In an interview in 2009 with musician Tom Goss, Bob Mould said of Workbook:

"That record was a big departure from what I'd ever done before. Compositionally, it was a lot more poetry and free verse, non-rhyming structure, the sort of narratives, sort of found images that would collide when I put them together. Sort of a real unconscious way of writing as opposed to ''I need to find a word that rhymes with this.'"

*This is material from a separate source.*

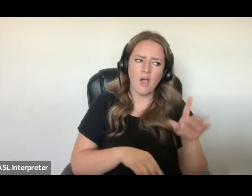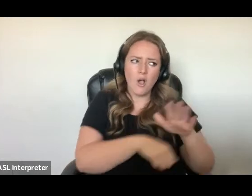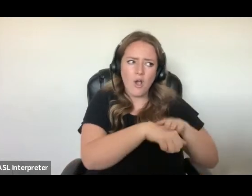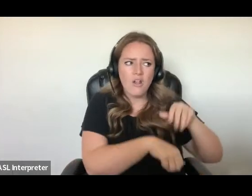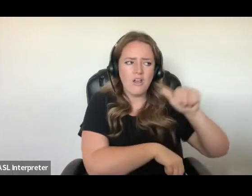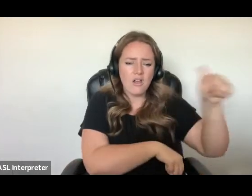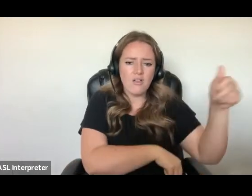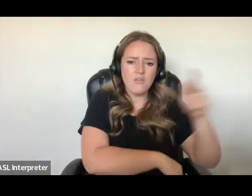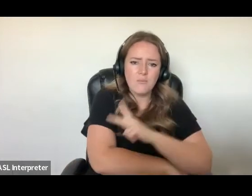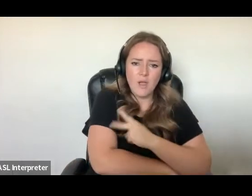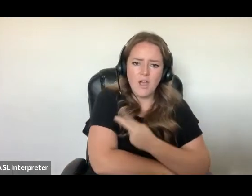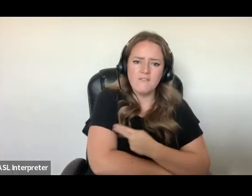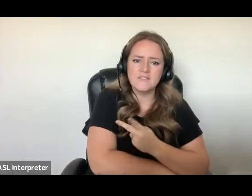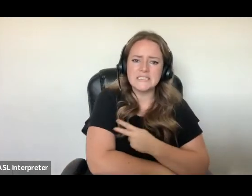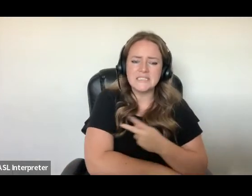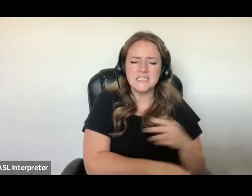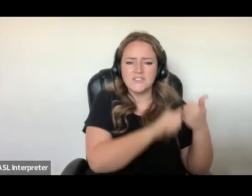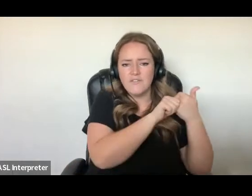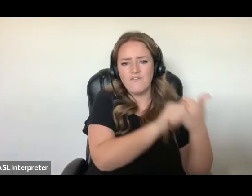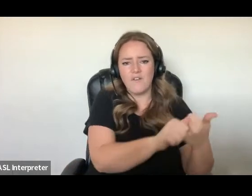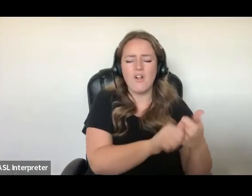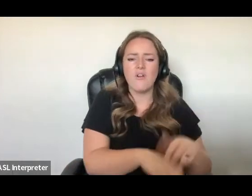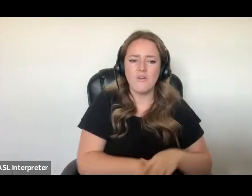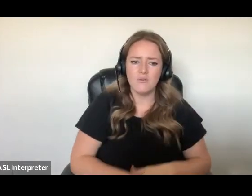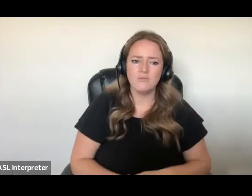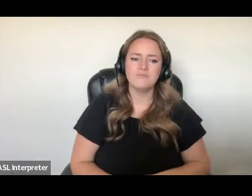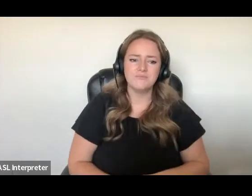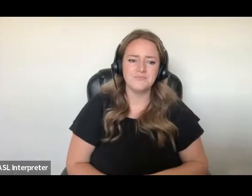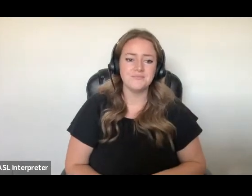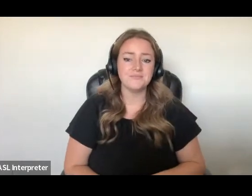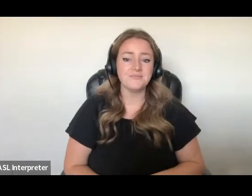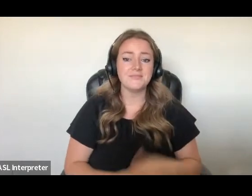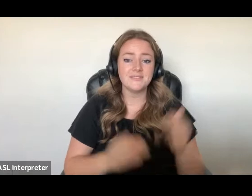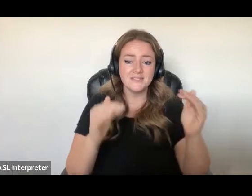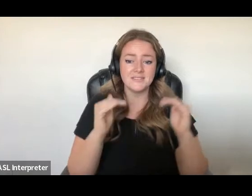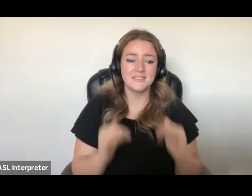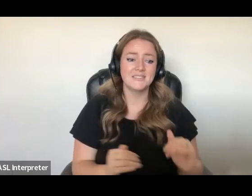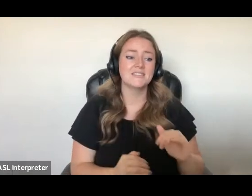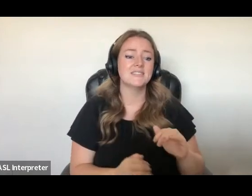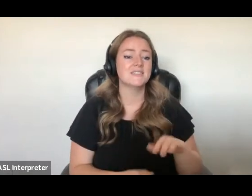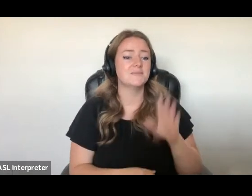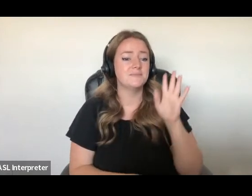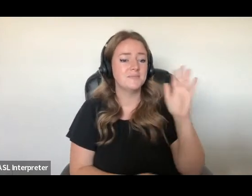stand as BC has done. Our next speaker is Julia Sand.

He wasn't kidding. Nothing says "I'm free" from a previous band than to change the sound radically.. Workbook, released in 1989, starts with an acoustic instrumental called Sunspots. Most of Workbook is acoustic, with touches of cello and mandolin thrown in for good measure. If you want to find a blueprint for Workbook, look no further then Mould's Hardly Getting Over It from Hüsker Dü's Candy Apple Grey. The gentle strains of acoustic guitars, whispered vocals from Bob Mould with a melancholy melody from Hardly Getting Over It [itself a depature for Hüsker Dü] are all over Workbook. The electric guitar makes itself known in a few of places: Wishing Well, Poison Years [which on the surface sounds like Mould's lamentation on the Hüsker Dü experience], and the finale Whichever Way the Wind Blows. Workbook doesn't have the Hüsker Dü wall of noise. Mould actually sings the songs instead of screaming them. Workbook derives its heaviness not from any loud music but from the angst contained in the lyrics, to wit:

Used to be that a handshake was a man's word
But now we settle arguments in court
No one trusts anyone's intentions anymore...

[Compositions for the Young and Old]

Why every time you knock me down
It's all that I can do to get up off the ground, pull myself apart again
At the end of this rope, rope at the end of the line
I see you swing by your neck on a vine

[Poison Years]

Cheap thrills are awful hard to find these days
No one is amused for free
Someone's pulling on your mama's apron strings
You'd better run and see who it is

[Compositions for the Young and Old]

As the years go by, they take their toll on you
Well, think of all the things we wanted to do
And all the words we said yesterday
Well, that's a long time ago

[See a Little Light]

All those things I've done before
It doesn't matter anymore
I see the errors of my oh-so-humble ways
Better run before
There's no way that i can cover for
All these things catch up to me
We've all sinned before
I have sinned before

[Sinners and Their Repentances]

See a Little Light is a brilliant little pop gem. Songs like Dreaming, I Am and Heartbreak a Stranger are almost a whisper [compared to Hüsker Dü anyway...]. The tunes are extremely well written, and the guitar playing is flawless. My favorite is Poison Years. There's so much venom and vitriol there. The music matches the mood. If you are going to own any music Bob Mould made after Hüsker Dü, Workbook is the one to have. It's brilliant!